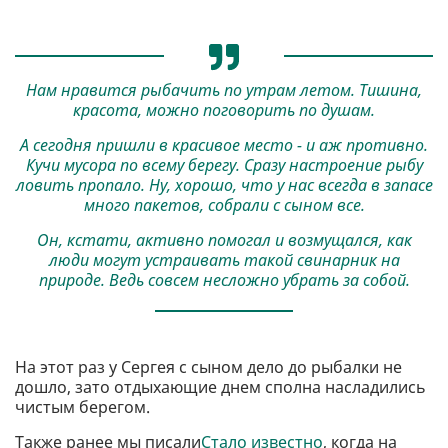
Нам нравится рыбачить по утрам летом. Тишина,
красота, можно поговорить по душам.
А сегодня пришли в красивое место - и аж противно.
Кучи мусора по всему берегу. Сразу настроение рыбу
ловить пропало. Ну, хорошо, что у нас всегда в запасе
много пакетов, собрали с сыном все.
Он, кстати, активно помогал и возмущался, как
люди могут устраивать такой свинарник на
природе. Ведь совсем несложно убрать за собой.
На этот раз у Сергея с сыном дело до рыбалки не
дошло, зато отдыхающие днем сполна насладились
чистым берегом.
Также ранее мы писали
Стало известно
, когда на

--------------------------------------------------

[Task]: Repeat the data above exactly, leaving out any pictures it holds.

[Solution below]:
Нам нравится рыбачить по утрам летом. Тишина,
красота, можно поговорить по душам.
А сегодня пришли в красивое место - и аж противно.
Кучи мусора по всему берегу. Сразу настроение рыбу
ловить пропало. Ну, хорошо, что у нас всегда в запасе
много пакетов, собрали с сыном все.
Он, кстати, активно помогал и возмущался, как
люди могут устраивать такой свинарник на
природе. Ведь совсем несложно убрать за собой.
На этот раз у Сергея с сыном дело до рыбалки не
дошло, зато отдыхающие днем сполна насладились
чистым берегом.
Также ранее мы писали
Стало известно
, когда на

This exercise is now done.